Next in the series on how Dads (or at least the Dad at our house) participate in the education of their children. (If you missed it, here's Part 1, Part 2, Part 3, Part 4, Part 5, Part 6.
7) Dad gives Mom opportunities to take off her teacher/mommy hat.
One of the problems of running a business out of your home is that the work is never done. In essence, you are always on the job. Homeschooling can be a lot like that. It is easy to feel like you should always be doing one thing more. I think that is one of the reasons that so many people don’t make it through the first year of homeschooling. They can’t take the pressure of being continuously “on the job.”
Giving mom a break doesn’t have to be a big thing. It can be as simple as “Honey, I’ll watch the kids. Why don’t you go to the grocery story by yourself.” I like to grocery shop, I know I’m strange, but I enjoy it. So, it’s a treat to go by myself.
In the last few years, we’ve taken this concept to a new level. Once a year, I reluctantly take off my teacher/mommy hat to go spend a week with my sister. I say reluctantly because going out in the world by myself is like being Superman (or in this case SuperMom) and leaving my magic cape at home. For a week, I am just Janine, not somebody’s mother or teacher.
As a Mom, I feel powerful and brave. As a teacher, I feel smart. My sense of well being comes from a clean house, accomplished children and completed homeschool projects. While these things are good, they are not a good thing to base your life on. The routine of home can distract me from weightier issues like life, the universe and our part in it.
So I stop moving, and stand still, and hopefully think. It is not something I really enjoy but it is something important to do for me. Don’t get me wrong. I like my sister. The annual sisters’ getaway has been a very good thing but it is hard for me to be away from home.
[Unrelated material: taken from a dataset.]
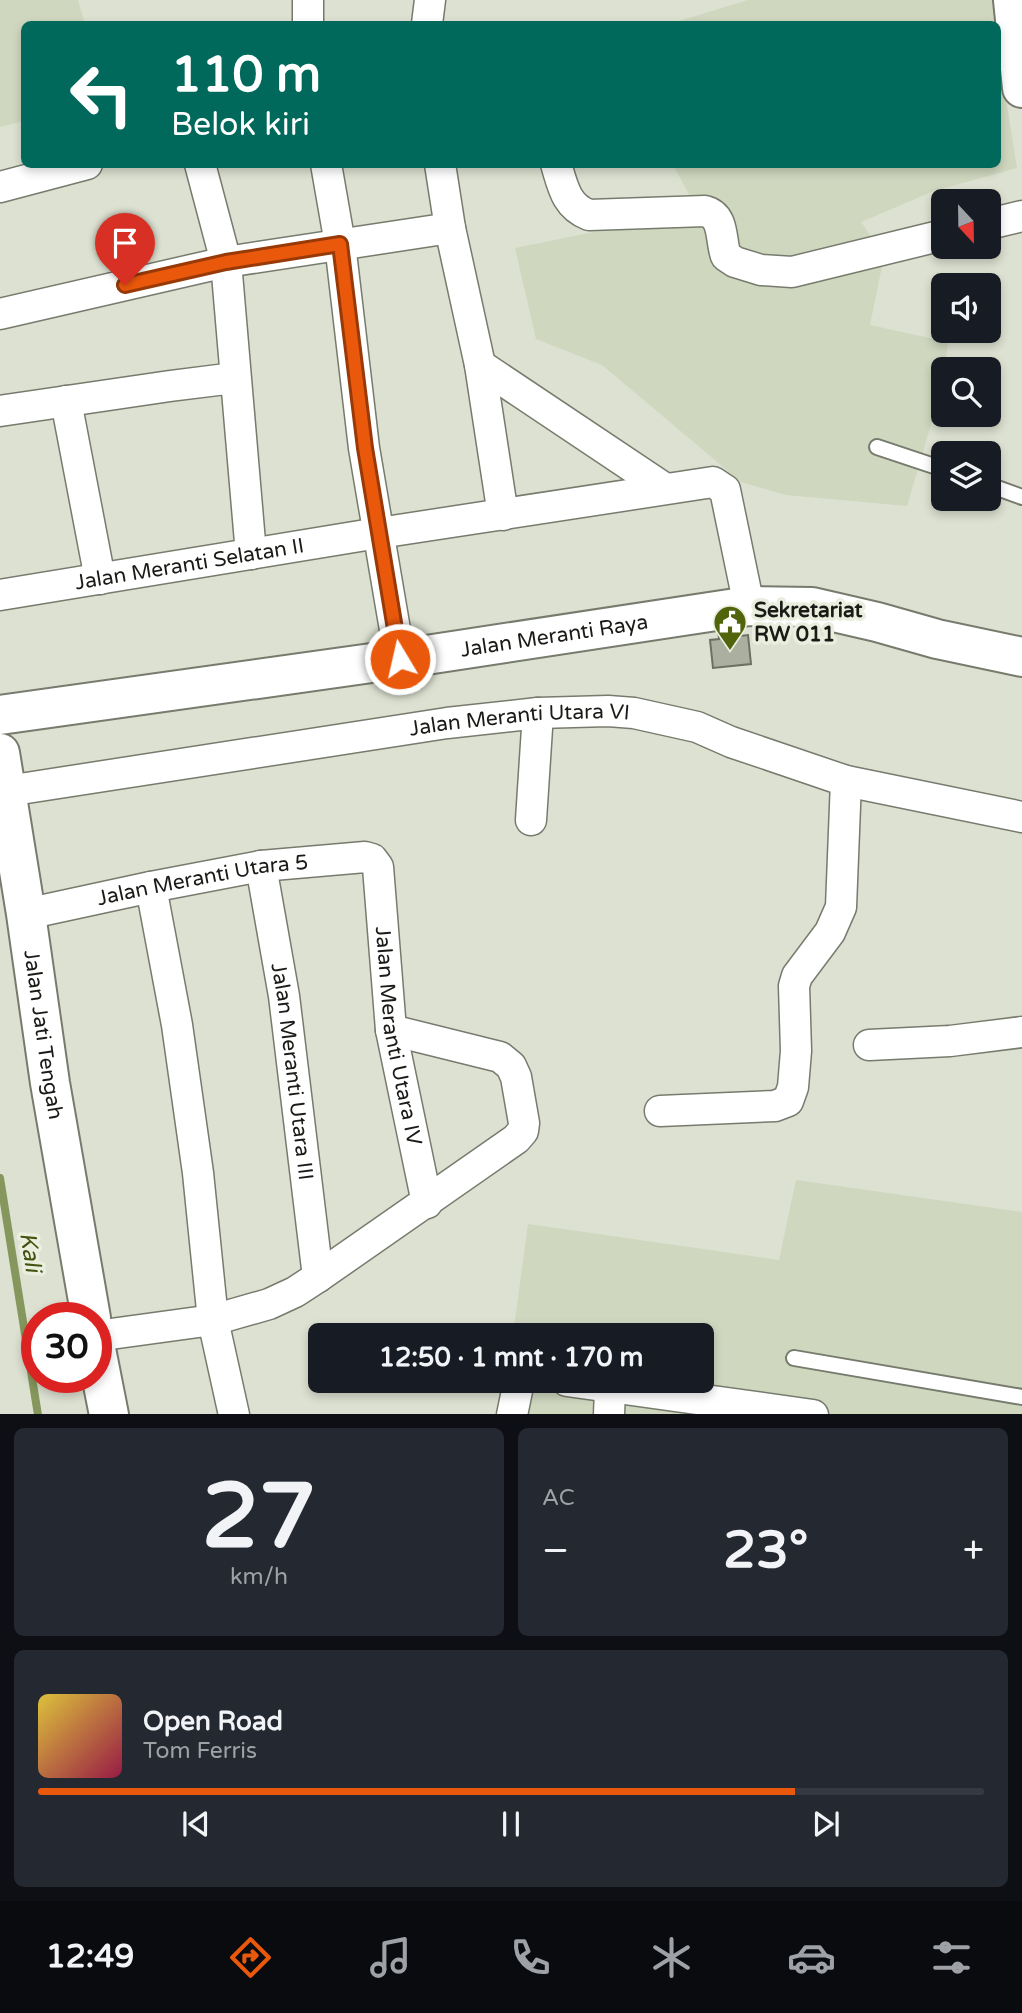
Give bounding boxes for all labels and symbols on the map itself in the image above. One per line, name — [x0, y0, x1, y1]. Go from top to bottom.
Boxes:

I should add that my sister is an over-achiever. Each year she comes up with some huge project to do. Last year, I spent a week scanning family photos. My sister and I traveled to my aunt’s home in Chicago and my uncle’s home in Madison, Wisconsin. We literally spent every waking moment hunched over a computer. She would scan the photos to her laptop and I would enter the photo information into a spreadsheet on my laptop. At night, alone in my room, I would think profound thoughts about the people in the pictures. There is something about seeing the face of someone who lived and died over a hundred years ago that puts a new perspective of things.
While I’m gone my kids are having the time of their life. They spend some days and nights at grandpa and grandma’s house. They eat out a lot. Henry is working some from home to cover the rest of the time. They do mostly unschool type projects. So, this is a little vacation for them too.
Right now I’m in Kentucky at my sister’s house. My sister broke her ankle so it’s slowed her down a bit. This year’s project has been to go through boxes of my deceased parents keepsakes and papers. I have years of correspondence to look at. Some things are fun to read, others are painful. I’ve really had time to think.
I can’t wait to get home. I’ve thought of things I want to do differently in the coming new year.